The best pound-for-pound fighter in the world will surely not let this stand and is likely to ask for a rematch because, as his career indicates, he never leaves things unfinished. Besides, the public will be asking him to prove that he can fight Bivol.
But there is an important factor that may make Alvarez decide to fight another contender, and that is that the pay-per-view sales of his fight were not what he expected. At the end of the day, this is a business, and if it doesn’t generate enough money, a fight with Bivol won’t be attractive.
Experts like Tim Bradley have recommended that Canelo wait until 2023 for a rematch. While he can find opponents to tune him up for a rematch that is likely to generate more buzz, and improve pay-per-view sales, doing it immediately may be counterproductive.
Strong or weak opponent?
There is talk that maybe before asking Bivol for a rematch, he will fight someone he can beat or at least regain confidence, and several media outlets say that Gennady Golovkin would be the one.

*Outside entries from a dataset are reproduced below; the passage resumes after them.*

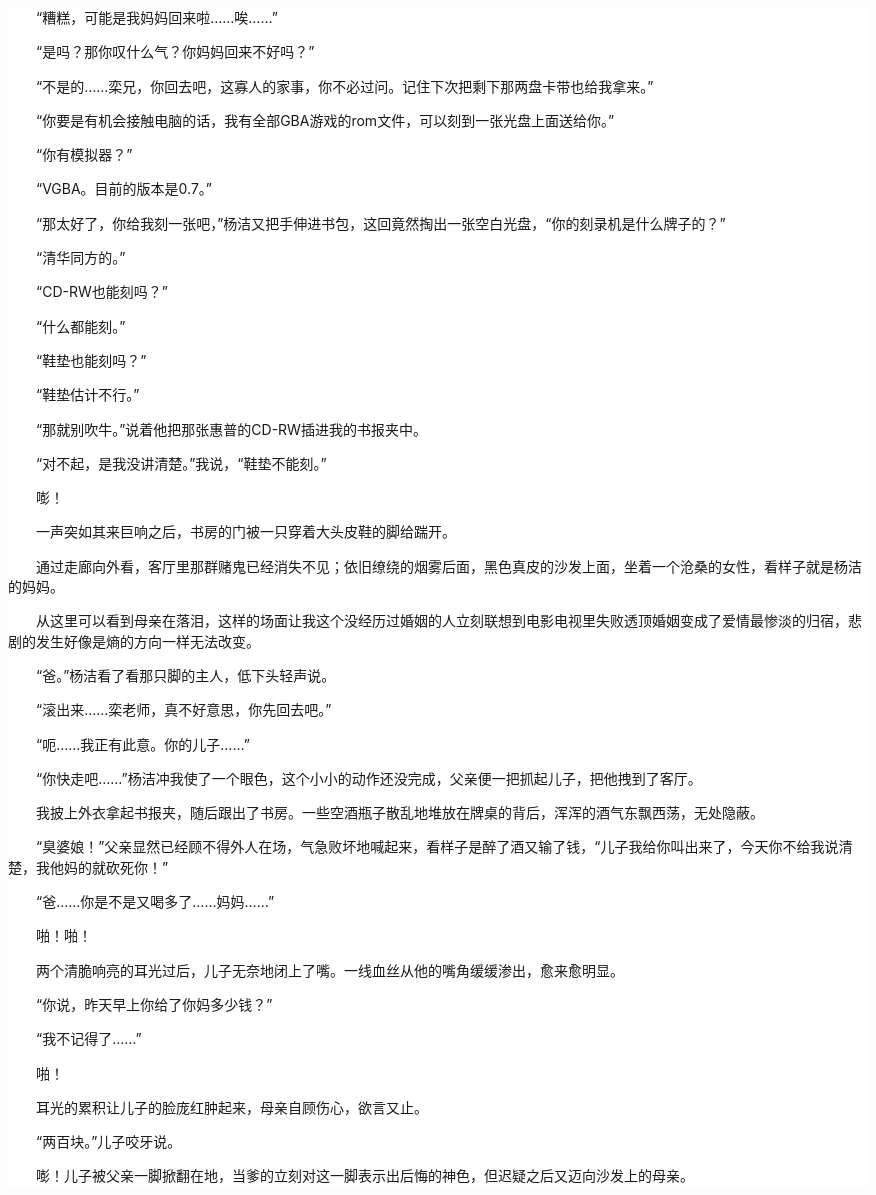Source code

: 　　“糟糕，可能是我妈妈回来啦……唉……”

　　“是吗？那你叹什么气？你妈妈回来不好吗？”

　　“不是的……栾兄，你回去吧，这寡人的家事，你不必过问。记住下次把剩下那两盘卡带也给我拿来。”

　　“你要是有机会接触电脑的话，我有全部GBA游戏的rom文件，可以刻到一张光盘上面送给你。”

　　“你有模拟器？”

　　“VGBA。目前的版本是0.7。”

　　“那太好了，你给我刻一张吧，”杨洁又把手伸进书包，这回竟然掏出一张空白光盘，“你的刻录机是什么牌子的？”

　　“清华同方的。”

　　“CD-RW也能刻吗？”

　　“什么都能刻。”

　　“鞋垫也能刻吗？”

　　“鞋垫估计不行。”

　　“那就别吹牛。”说着他把那张惠普的CD-RW插进我的书报夹中。

　　“对不起，是我没讲清楚。”我说，“鞋垫不能刻。”

　　嘭！

　　一声突如其来巨响之后，书房的门被一只穿着大头皮鞋的脚给踹开。

　　通过走廊向外看，客厅里那群赌鬼已经消失不见；依旧缭绕的烟雾后面，黑色真皮的沙发上面，坐着一个沧桑的女性，看样子就是杨洁的妈妈。

　　从这里可以看到母亲在落泪，这样的场面让我这个没经历过婚姻的人立刻联想到电影电视里失败透顶婚姻变成了爱情最惨淡的归宿，悲剧的发生好像是熵的方向一样无法改变。

　　“爸。”杨洁看了看那只脚的主人，低下头轻声说。

　　“滚出来……栾老师，真不好意思，你先回去吧。”

　　“呃……我正有此意。你的儿子……”

　　“你快走吧……”杨洁冲我使了一个眼色，这个小小的动作还没完成，父亲便一把抓起儿子，把他拽到了客厅。

　　我披上外衣拿起书报夹，随后跟出了书房。一些空酒瓶子散乱地堆放在牌桌的背后，浑浑的酒气东飘西荡，无处隐蔽。

　　“臭婆娘！”父亲显然已经顾不得外人在场，气急败坏地喊起来，看样子是醉了酒又输了钱，“儿子我给你叫出来了，今天你不给我说清楚，我他妈的就砍死你！”

　　“爸……你是不是又喝多了……妈妈……”

　　啪！啪！

　　两个清脆响亮的耳光过后，儿子无奈地闭上了嘴。一线血丝从他的嘴角缓缓渗出，愈来愈明显。

　　“你说，昨天早上你给了你妈多少钱？”

　　“我不记得了……”

　　啪！

　　耳光的累积让儿子的脸庞红肿起来，母亲自顾伤心，欲言又止。

　　“两百块。”儿子咬牙说。

　　嘭！儿子被父亲一脚掀翻在地，当爹的立刻对这一脚表示出后悔的神色，但迟疑之后又迈向沙发上的母亲。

But perhaps GGG no longer wants to expose himself and would not like to serve as a sparring partner for Canelo to regain confidence.

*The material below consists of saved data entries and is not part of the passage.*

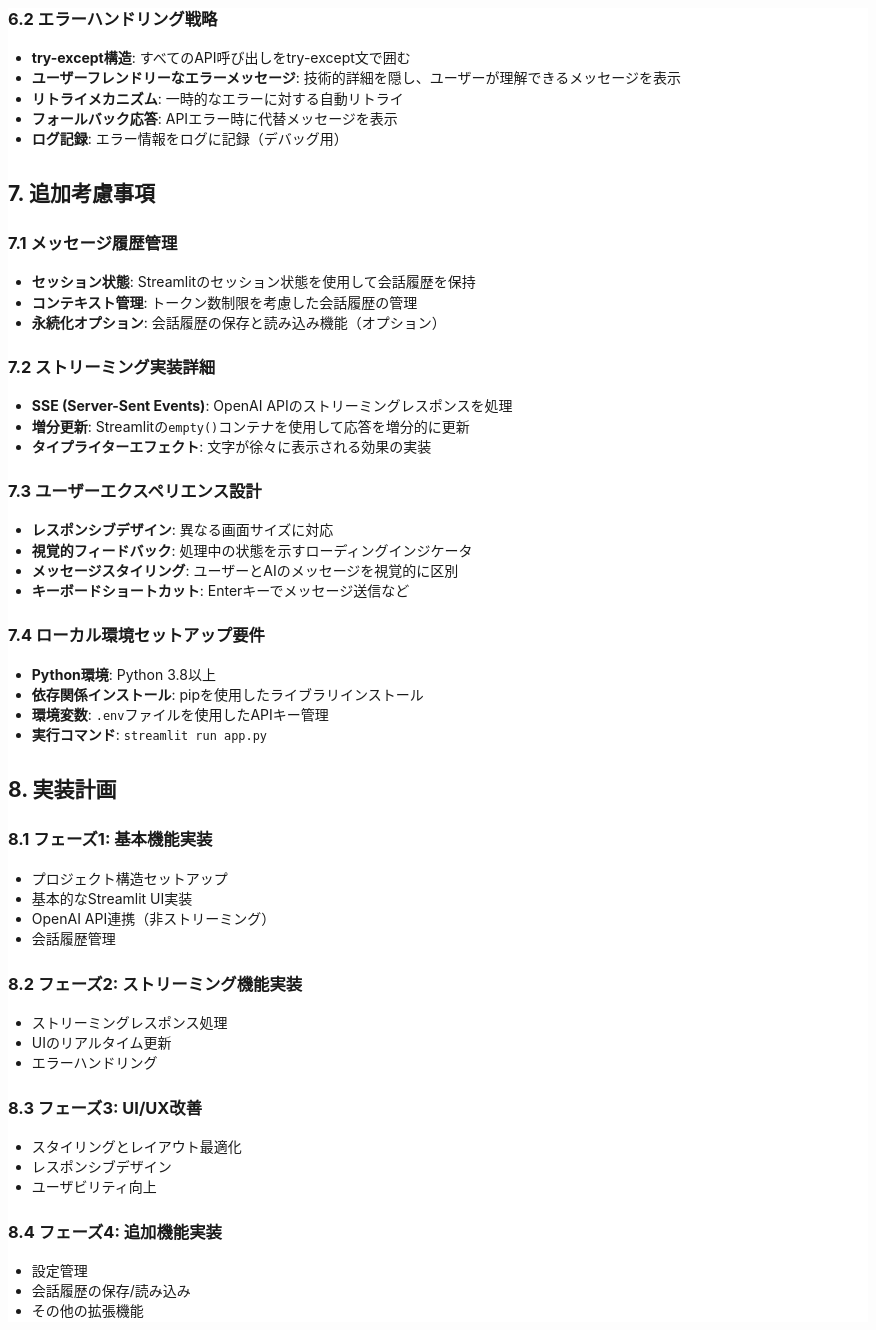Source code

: ### 6.2 エラーハンドリング戦略
- **try-except構造**: すべてのAPI呼び出しをtry-except文で囲む
- **ユーザーフレンドリーなエラーメッセージ**: 技術的詳細を隠し、ユーザーが理解できるメッセージを表示
- **リトライメカニズム**: 一時的なエラーに対する自動リトライ
- **フォールバック応答**: APIエラー時に代替メッセージを表示
- **ログ記録**: エラー情報をログに記録（デバッグ用）

## 7. 追加考慮事項

### 7.1 メッセージ履歴管理
- **セッション状態**: Streamlitのセッション状態を使用して会話履歴を保持
- **コンテキスト管理**: トークン数制限を考慮した会話履歴の管理
- **永続化オプション**: 会話履歴の保存と読み込み機能（オプション）

### 7.2 ストリーミング実装詳細
- **SSE (Server-Sent Events)**: OpenAI APIのストリーミングレスポンスを処理
- **増分更新**: Streamlitの`empty()`コンテナを使用して応答を増分的に更新
- **タイプライターエフェクト**: 文字が徐々に表示される効果の実装

### 7.3 ユーザーエクスペリエンス設計
- **レスポンシブデザイン**: 異なる画面サイズに対応
- **視覚的フィードバック**: 処理中の状態を示すローディングインジケータ
- **メッセージスタイリング**: ユーザーとAIのメッセージを視覚的に区別
- **キーボードショートカット**: Enterキーでメッセージ送信など

### 7.4 ローカル環境セットアップ要件
- **Python環境**: Python 3.8以上
- **依存関係インストール**: pipを使用したライブラリインストール
- **環境変数**: `.env`ファイルを使用したAPIキー管理
- **実行コマンド**: `streamlit run app.py`

## 8. 実装計画

### 8.1 フェーズ1: 基本機能実装
- プロジェクト構造セットアップ
- 基本的なStreamlit UI実装
- OpenAI API連携（非ストリーミング）
- 会話履歴管理

### 8.2 フェーズ2: ストリーミング機能実装
- ストリーミングレスポンス処理
- UIのリアルタイム更新
- エラーハンドリング

### 8.3 フェーズ3: UI/UX改善
- スタイリングとレイアウト最適化
- レスポンシブデザイン
- ユーザビリティ向上

### 8.4 フェーズ4: 追加機能実装
- 設定管理
- 会話履歴の保存/読み込み
- その他の拡張機能
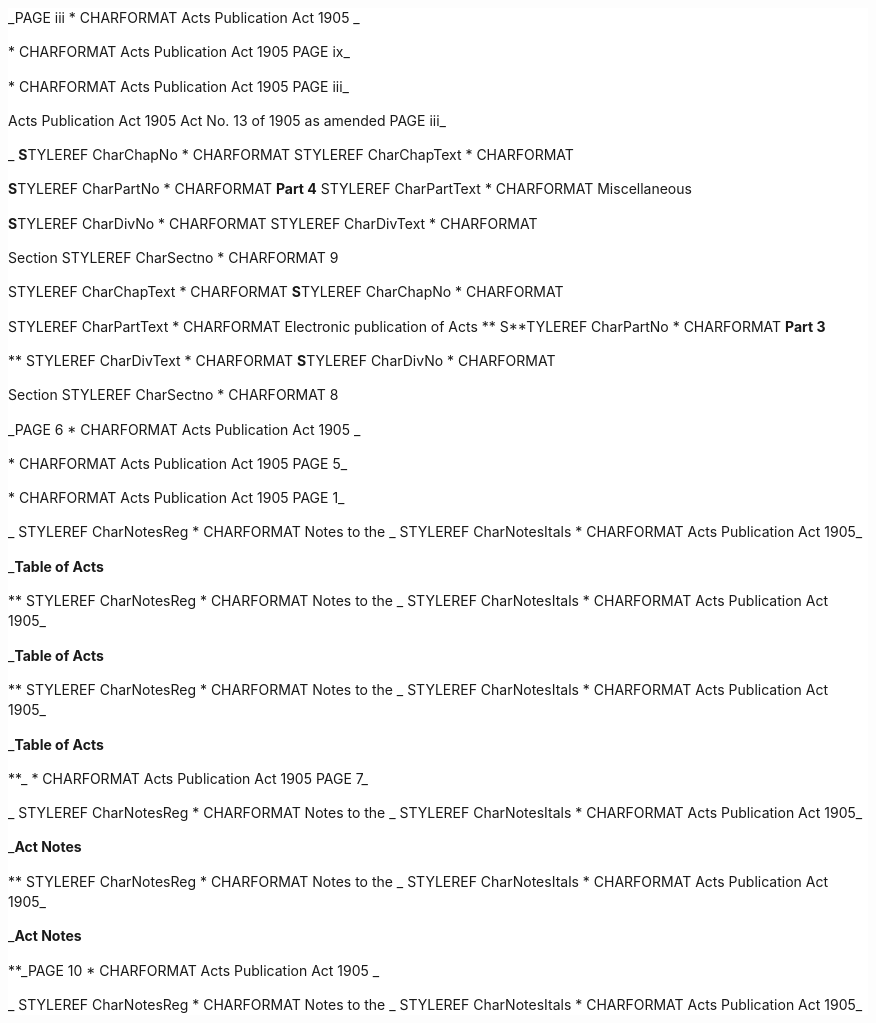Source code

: _PAGE  iii              \* CHARFORMAT Acts Publication Act 1905       _

  \* CHARFORMAT Acts Publication Act 1905                    PAGE  ix_

  \* CHARFORMAT Acts Publication Act 1905                    PAGE  iii_

  Acts Publication Act 1905         Act No. 13 of 1905 as amended        PAGE iii_

_ **S**TYLEREF  CharChapNo  \* CHARFORMAT    STYLEREF  CharChapText  \* CHARFORMAT 

 **S**TYLEREF  CharPartNo  \* CHARFORMAT **Part 4**   STYLEREF  CharPartText  \* CHARFORMAT Miscellaneous

 **S**TYLEREF  CharDivNo  \* CHARFORMAT    STYLEREF  CharDivText  \* CHARFORMAT 

Section  STYLEREF  CharSectno  \* CHARFORMAT 9

 STYLEREF  CharChapText  \* CHARFORMAT    **S**TYLEREF  CharChapNo  \* CHARFORMAT 

 STYLEREF  CharPartText  \* CHARFORMAT Electronic publication of Acts  ** S**TYLEREF  CharPartNo  \* CHARFORMAT **Part 3**

** STYLEREF  CharDivText  \* CHARFORMAT    **S**TYLEREF  CharDivNo  \* CHARFORMAT 

Section  STYLEREF  CharSectno  \* CHARFORMAT 8

_PAGE  6              \* CHARFORMAT Acts Publication Act 1905       _

  \* CHARFORMAT Acts Publication Act 1905                    PAGE  5_

  \* CHARFORMAT Acts Publication Act 1905                    PAGE  1_

_ STYLEREF  CharNotesReg  \* CHARFORMAT Notes to the  _ STYLEREF  CharNotesItals  \* CHARFORMAT Acts Publication Act 1905_

_**Table of Acts**

** STYLEREF  CharNotesReg  \* CHARFORMAT Notes to the  _ STYLEREF  CharNotesItals  \* CHARFORMAT Acts Publication Act 1905_

_**Table of Acts**

** STYLEREF  CharNotesReg  \* CHARFORMAT Notes to the _ STYLEREF  CharNotesItals  \* CHARFORMAT Acts Publication Act 1905_

_**Table of Acts**

**_  \* CHARFORMAT Acts Publication Act 1905                    PAGE  7_

_ STYLEREF  CharNotesReg  \* CHARFORMAT Notes to the _  STYLEREF  CharNotesItals  \* CHARFORMAT Acts Publication Act 1905_

_**Act Notes**

** STYLEREF  CharNotesReg  \* CHARFORMAT Notes to the  _ STYLEREF  CharNotesItals  \* CHARFORMAT Acts Publication Act 1905_

_**Act Notes**

**_PAGE  10              \* CHARFORMAT Acts Publication Act 1905       _

_ STYLEREF  CharNotesReg  \* CHARFORMAT Notes to the  _ STYLEREF  CharNotesItals  \* CHARFORMAT Acts Publication Act 1905_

Mexican-American David Benavidez is clamoring to face Canelo. He has repeatedly stated that he is afraid of him because of the Mexican’s constant refusal to step into the ring with him.
Benavidez defeated David Lemieux to win the WBC interim title, and this puts him as the natural contender for Canelo, as he would challenge him for the belt. But the Mexican has already stated he will not face him at 168lbs.
Benavidez is bigger than Alvarez, and this type of fighter has been shown to be indigestible to Canelo. Perhaps for the moment, he would not want to fight someone similar to the one who handed him his second career defeat.
Will Bivol want to?
The other issue is what the Russian fighter thinks: he is happy at 175 pounds, and I don’t think he wants to go into 168 territory, where Canelo is unbeatable. Before their fight, Bivol saw no problem in going down to 168 or 171, but it was the Mexican who said no. He wanted a challenge.
Indeed Bivol will accept a rematch, but he won’t go that low, maybe 171, middle ground. If the rematch is not agreed upon immediately, he will indeed fight the winner of the Beterbiev-Smith fight. Still, Canelo would not want to lose the opportunity to beat him directly.
There are many things on the table right now. Immediate rematch [not due to Canelo vs. GGG 3]? Both fights before? 160 or 175? Canelo vs. Benavidez? Well, it’s still early days. The Mexican’s defeat opened an unexpected page in this story, and it will be fascinating to see what happens.